Painkiller Prescribing Varies Dramatically Among Family Physicians
Research links frequent prescribing to opioid-related deaths
Some physicians are prescribing opioids such as OxyContin 55 times as often as others, according to a new study led by St. Michael’s Hospital and the Institute for Clinical Evaluative Sciences (ICES). The study found most opioid-related deaths occur among patients treated by physicians who frequently prescribe opioids, suggesting doctors who prescribe a lot of opioids may not be doing so safely.
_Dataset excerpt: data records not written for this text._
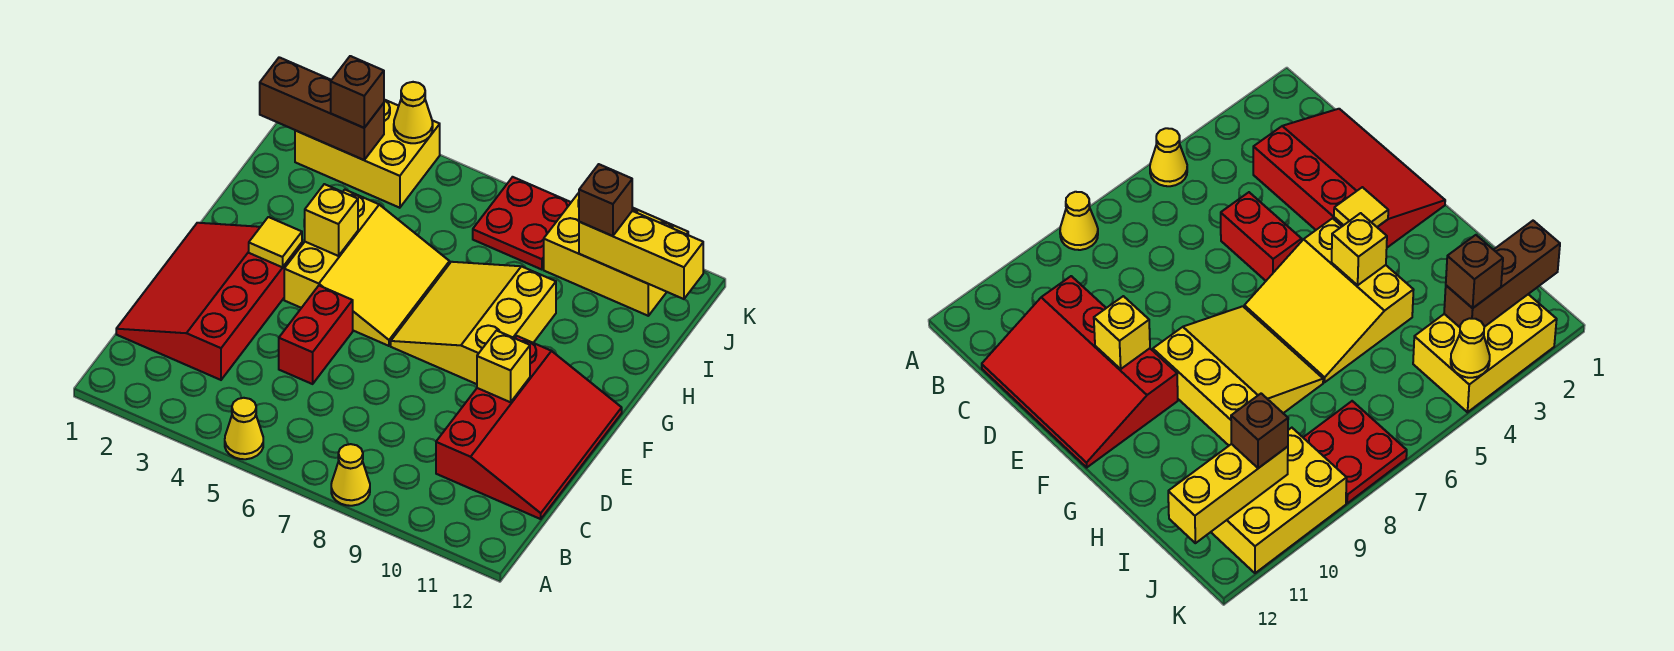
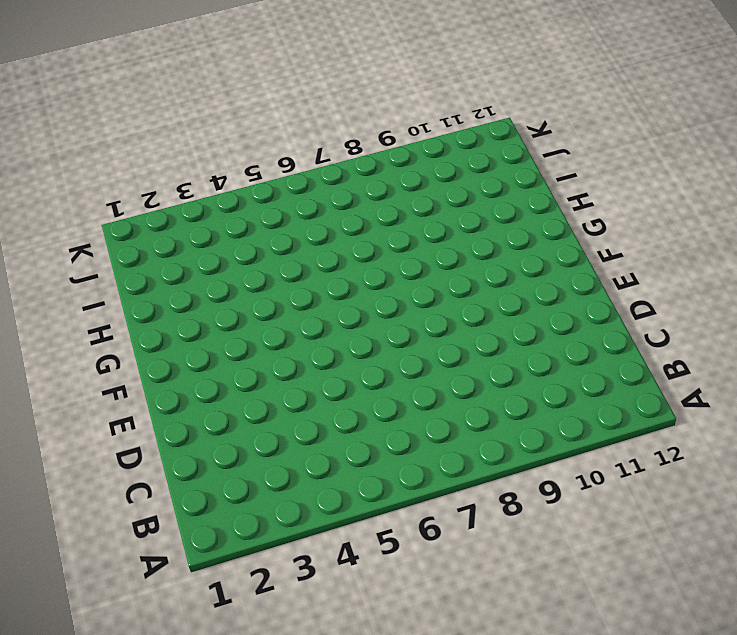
none -> yellow cone A5 level 1
none -> yellow cone A8 level 1
none -> red slope C1:F3 level 1 top 3

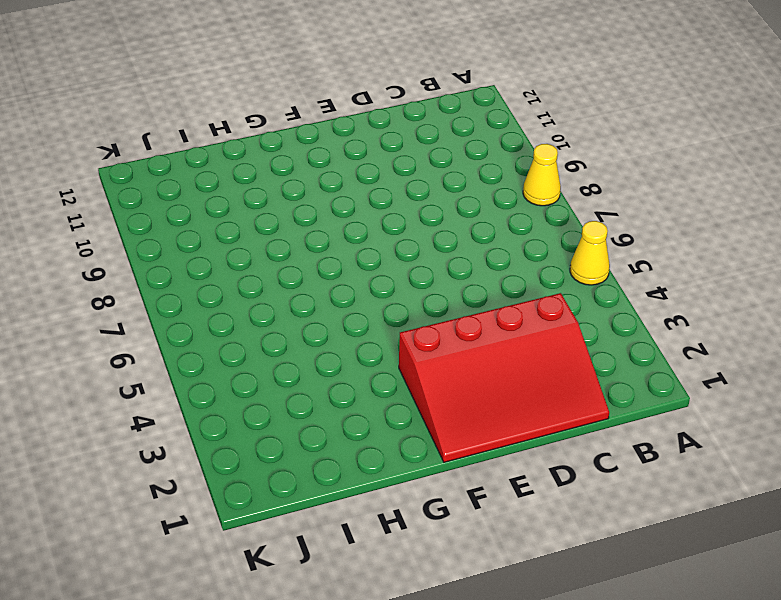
none -> red slope C10:F12 level 1 top 10
none -> red brick D5:E5 level 1
none -> yellow slope F4:H6 level 1 top 4

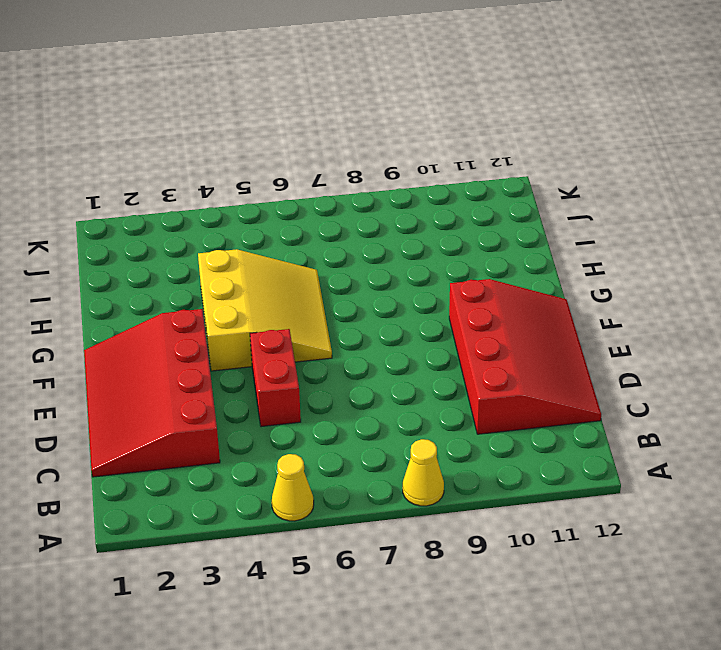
none -> yellow slope F7:H9 level 1 top 9
none -> yellow brick J2:K4 level 1
none -> red plate J7:K8 level 1

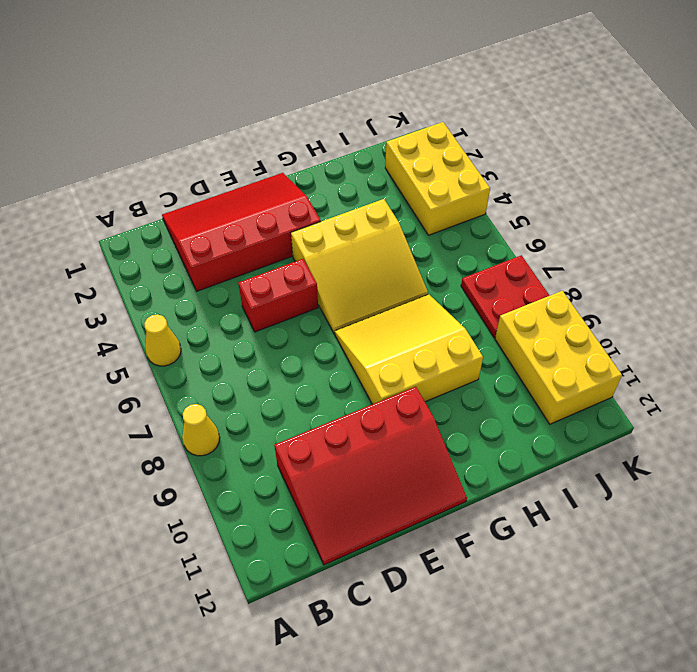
none -> yellow brick E10 level 2
none -> yellow tile F3 level 2
none -> yellow brick G4 level 2

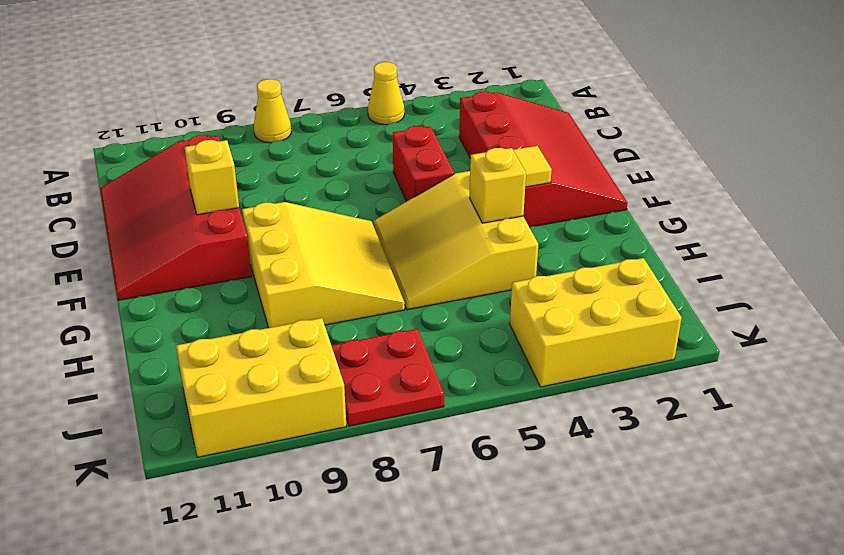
none -> brown brick J1:J3 level 2
none -> yellow brick J10:J12 level 2
none -> yellow cone K4 level 2

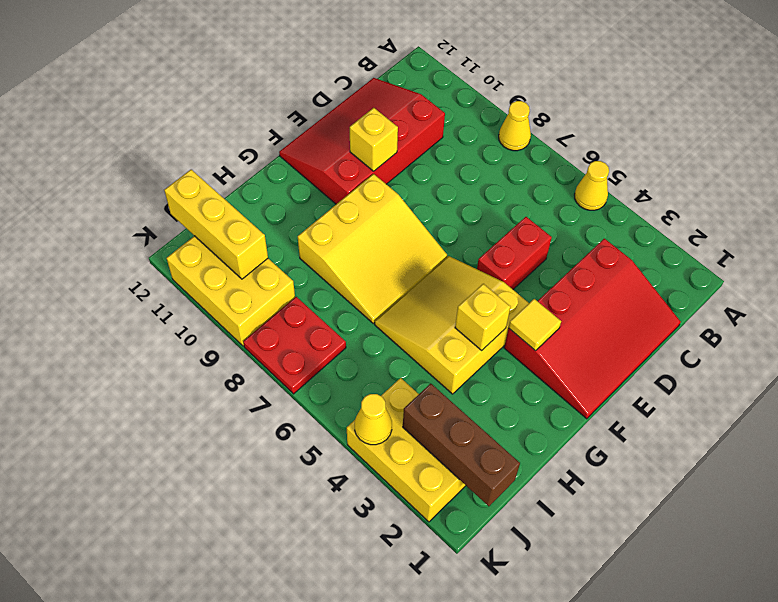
none -> brown brick J3 level 3
none -> brown brick J10 level 3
“We found that the 20 per cent of family doctors who are frequent prescribers wrote 55 times as many prescriptions as the 20 per cent of family doctors who prescribe opioids the least. This large variation in practice is concerning,” says Dr. Irfan Dhalla, a general internist at St. Michael’s Hospital and an adjunct scientist at ICES.
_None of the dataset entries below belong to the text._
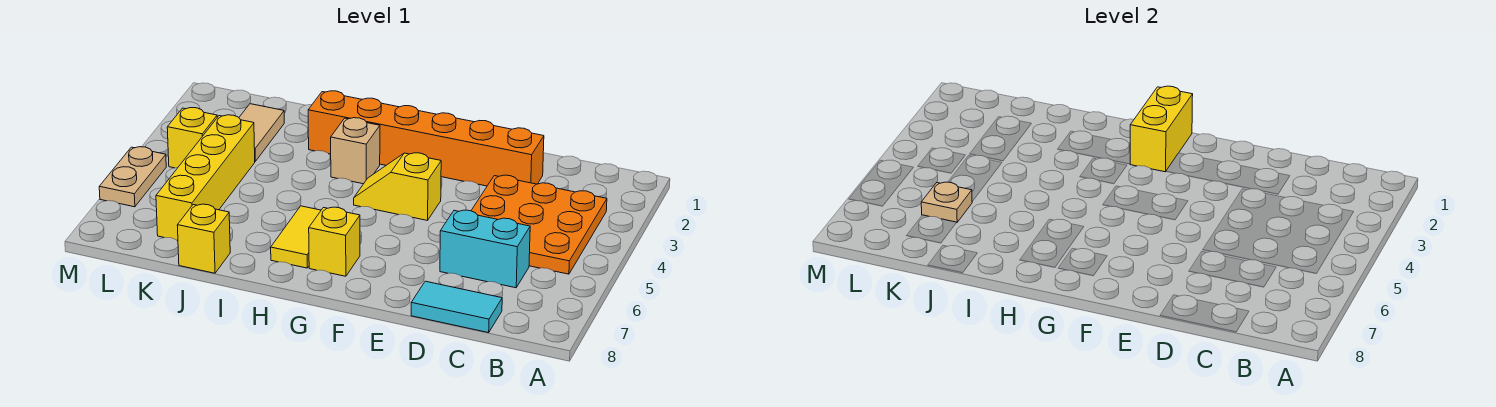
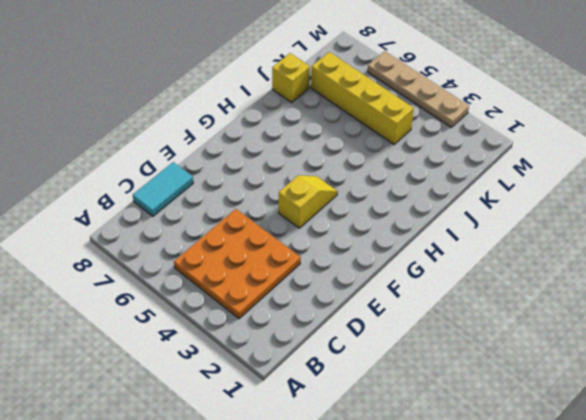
tan plate M3:M6 level 1 -> tan plate M5:M6 level 1
none -> cyan brick C6:D6 level 1
none -> orange brick D2:I2 level 1
none -> yellow brick G7 level 1

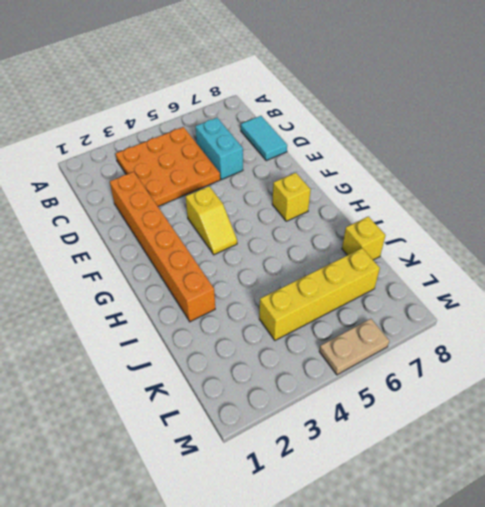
none -> tan brick H3 level 1
none -> yellow tile H6:H7 level 1
none -> tan tile K2:K3 level 1

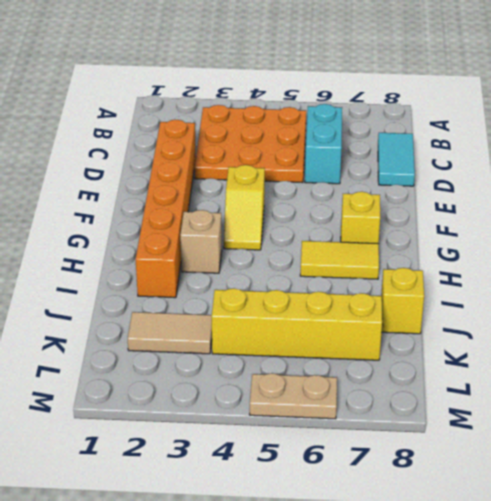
none -> yellow brick L4 level 1
none -> yellow brick G1:G2 level 2
none -> tan plate K6 level 2

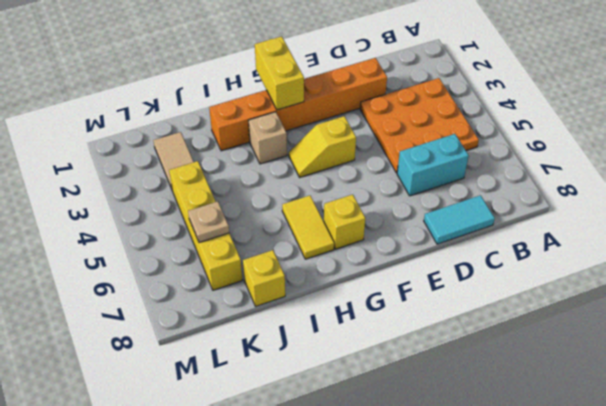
none -> yellow brick L4 level 1
none -> tan plate M5:M6 level 1

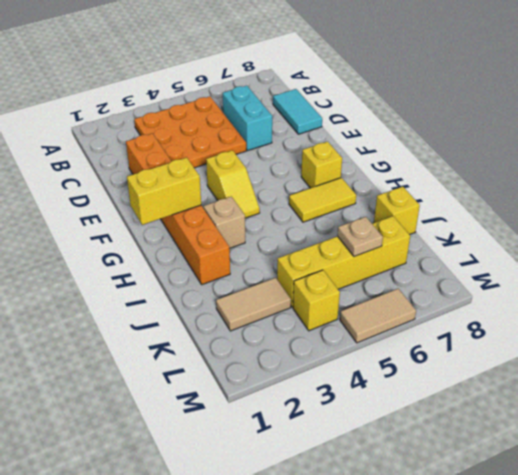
tan tile M5:M6 level 1 -> tan plate M5:M6 level 1

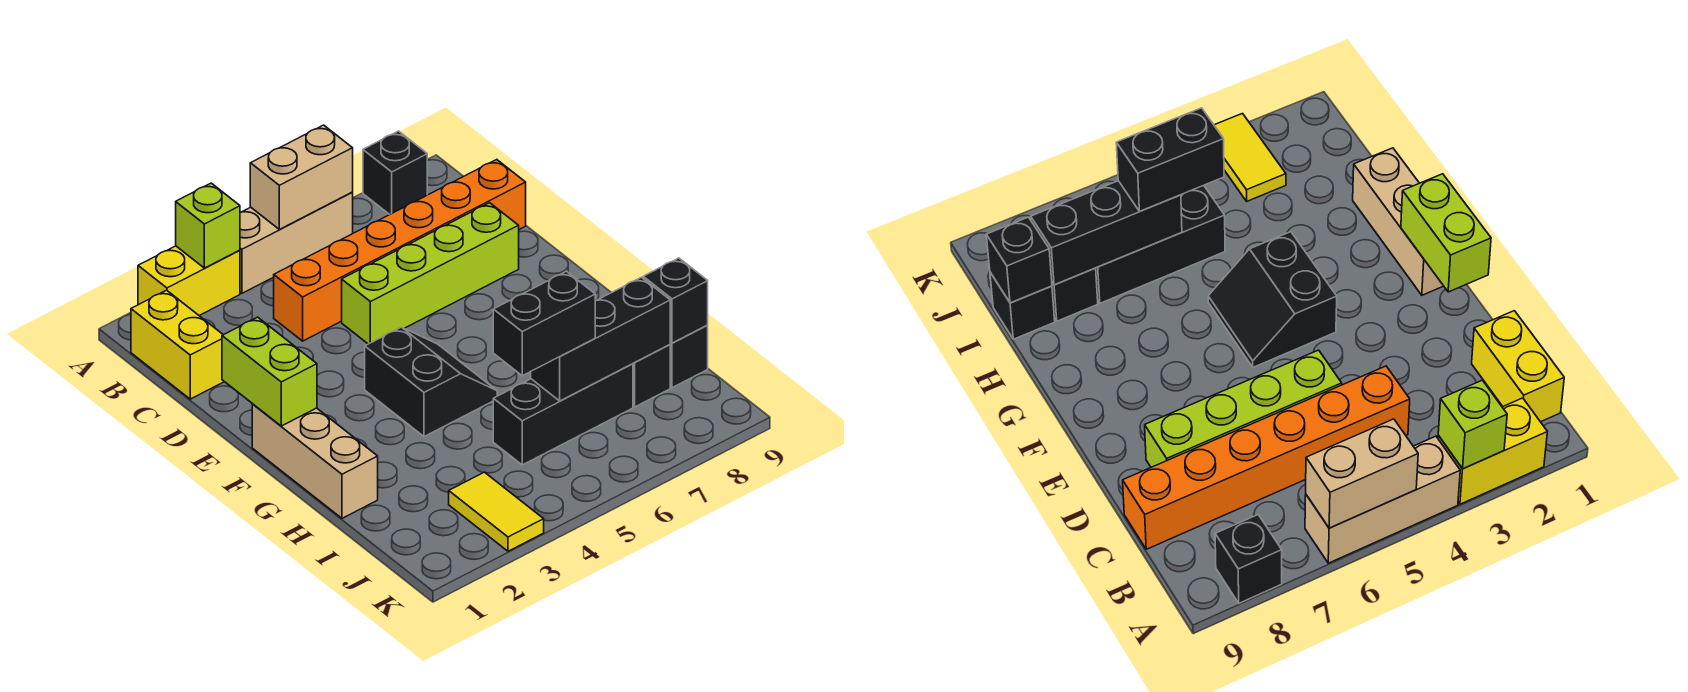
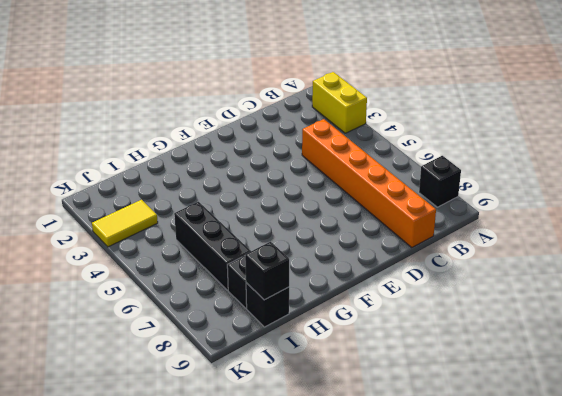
none -> tan brick A4:A6 level 1
none -> yellow brick B1:C1 level 1
none -> lime brick D5:D8 level 1

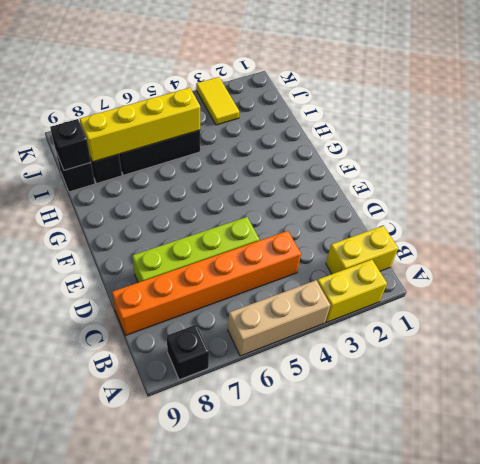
yellow brick B1:B2 level 1 -> yellow brick B1:C1 level 1
yellow brick I5:I8 level 2 -> black brick I6:I8 level 2
none -> tan brick F1:H1 level 1
none -> black slope F4:G5 level 1 top 4
none -> lime brick A3 level 2

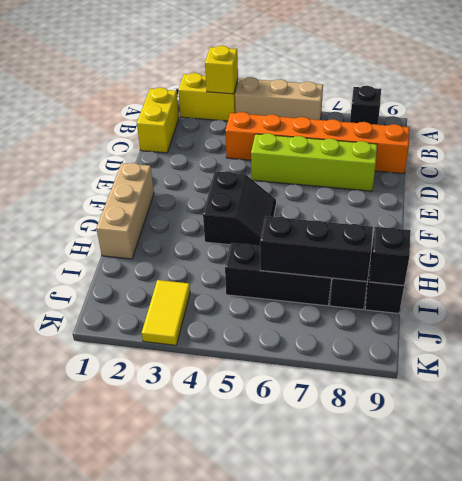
yellow brick A3 level 2 -> lime brick A3 level 2
none -> tan brick A5:A6 level 2
none -> lime brick E1:F1 level 2
none -> black brick I5:I6 level 3

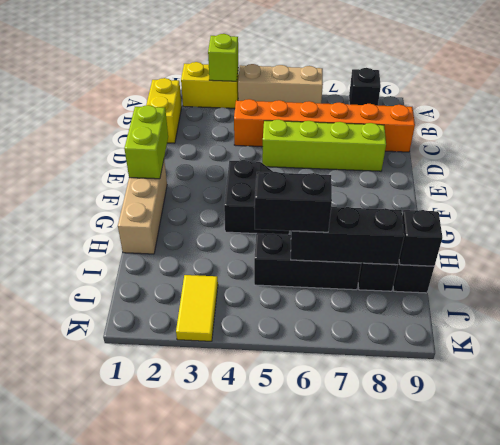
none -> tan brick A5:A6 level 2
The study, published in the March edition of the journal Canadian Family Physician, examined opioid prescribing rates among family physicians in Ontario. Researchers found doctors who frequently prescribe opioids are also more likely to write the patient’s final prescription before death.
“Family physicians are caught in the middle. On the one hand, there are many patients suffering terribly from chronic pain who can’t get relief from other treatments. On the other hand, the evidence for long-term treatment with opioids is very weak,” says St. Michael’s family physician Dr. Philip Berger. “If the drugs were safe, it wouldn’t be an issue. But unfortunately they do carry significant risks — most notably addiction and death from overdose. And it is important to recognize that one reason opioids are prescribed so often is that the pharmaceutical industry has marketed these drugs very aggressively.”
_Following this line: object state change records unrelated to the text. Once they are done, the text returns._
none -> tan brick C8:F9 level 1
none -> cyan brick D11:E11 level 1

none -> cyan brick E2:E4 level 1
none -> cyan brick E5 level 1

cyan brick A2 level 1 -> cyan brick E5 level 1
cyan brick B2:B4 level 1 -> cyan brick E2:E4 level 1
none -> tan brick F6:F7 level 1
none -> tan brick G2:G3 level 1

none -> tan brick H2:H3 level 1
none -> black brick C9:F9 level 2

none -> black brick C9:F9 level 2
Deaths related to opioids in Ontario have more than doubled — from 13.7 deaths per million residents in 1991 to 33.3 deaths per million residents in 2006. Of the 423 deaths that occurred in 2006, oxycodone — the active ingredient in OxyContin — was the opioid most frequently associated with an overdose death.
In 2010, the provincial government passed the Narcotics Safety and Awareness Act, which will enable the Ministry of Health and Long-Term Care to better track opioid prescribing in Ontario.